J.D. Salinger, well known author of the classic novel The Catcher in The Rye, has passed away at age 91. The author died of natural causes at his home Wednesday January 27, 2010. News that JD Salinger died has become the talk of the literary world today.
It may surprise many casual fans of the novel, that Salinger's only novel was The Catcher in the Rye. The popularity of the novel grew to a large level. At one point, Mark David Chapman, the man who killed John Lennon in 1980, said he did the murderous act to promote reading of Catcher in the Rye. John Hinckley Jr., the man who tried to assassinate Ronald Reagan, left a copy of the book in his hotel room. These are obviously two fans who Salinger would not want to recognize, but there were many more who were in the right frame of mind and enjoyed his literary work.

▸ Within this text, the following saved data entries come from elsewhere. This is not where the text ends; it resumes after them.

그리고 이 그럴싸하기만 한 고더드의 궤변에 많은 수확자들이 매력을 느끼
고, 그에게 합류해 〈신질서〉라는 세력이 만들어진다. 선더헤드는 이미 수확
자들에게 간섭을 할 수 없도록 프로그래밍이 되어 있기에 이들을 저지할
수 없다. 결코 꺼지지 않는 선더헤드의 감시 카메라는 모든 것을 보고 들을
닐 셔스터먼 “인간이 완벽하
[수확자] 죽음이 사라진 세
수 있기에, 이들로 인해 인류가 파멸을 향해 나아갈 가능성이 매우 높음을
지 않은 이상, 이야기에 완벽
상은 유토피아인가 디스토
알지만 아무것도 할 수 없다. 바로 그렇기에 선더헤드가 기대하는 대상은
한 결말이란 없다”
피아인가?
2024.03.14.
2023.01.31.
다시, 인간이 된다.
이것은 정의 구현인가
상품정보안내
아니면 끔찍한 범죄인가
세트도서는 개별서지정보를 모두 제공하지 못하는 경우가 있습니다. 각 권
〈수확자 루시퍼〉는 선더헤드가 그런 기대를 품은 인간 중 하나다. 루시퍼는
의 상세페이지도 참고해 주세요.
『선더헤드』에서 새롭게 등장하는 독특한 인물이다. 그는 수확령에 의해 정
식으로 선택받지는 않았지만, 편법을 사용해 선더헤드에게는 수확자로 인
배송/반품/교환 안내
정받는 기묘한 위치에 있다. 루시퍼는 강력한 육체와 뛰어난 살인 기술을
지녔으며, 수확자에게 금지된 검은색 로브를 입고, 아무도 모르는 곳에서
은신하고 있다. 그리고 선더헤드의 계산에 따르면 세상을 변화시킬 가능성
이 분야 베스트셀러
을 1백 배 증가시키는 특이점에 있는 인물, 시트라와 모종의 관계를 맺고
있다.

The story told the tale of Holden Caulfield, who eventually become the hero of disenchanted youth everywhere, because Salinger's character came into popularity just as American teenage culture was emerging. Interestingly, Holden Caufield was also a character that Salinger wrote about in a story he sent to The New Yorker, but it never was published officially in their pages.
The majority of JD Salinger's other works were in fact stories he had published to New Yorker, staring in 1948. His last was published in 1964, and then he apparently became more of a hermit, rejecting the idea of his fame as an author. Even though there is news of the author's death, it's his classic that will keep his memory living on. Even though there is sad news that J.D. Salinger died, Catcher in the Rye will live on as a literary classic which the author who refused to accept fame is well known for.




Comments: 2
King Dork:
“The title of Catcher in the Rye comes from a misquoted poem by Robert Burns, which Holden Caulfied elaborates into a mystical fantasy about saving children from falling off a cliff. There are all these kids playing in a field of rye, and he stands guard ready to catch them if they stray from the field. A lot of people have found this to be a very moving metaphor for the experience of growing up, or anxiety about the loss of innocence, or the Mysterious Dance of Life. Or any random thing, really.
To use HC’s own terminology, it has always seemed pretty goddam phony and all to me. Fantasies about Jane Gallagher’s preppie ass? Check – even I have those. Fantasies about twisting yourself into a tortured symbol of the precious authenticity of youth? I don’t think so. It’s the kind of thing you’d make up to impress an AP teacher. And the AP teachers are duly impressed with it, of course. Suckers.
The brilliance of it, though, is that the people in the Catcher Cult manage to see themselves as everybody in the scenario all at once. They’re the cute, virtuous kids playing in the rye, and they also like to see themselves as the troubled but famous misfit adolescent who dreams of preserving the kids’ innocence by force and who turns out to have been right all along. And they also like to see themselves as the grown-up moralistic busy-body with the kid-sized butterfly net who is charged with keeping all the kids on the premises, no matter what. Somehow, they don’t realize you can’t root for them all.”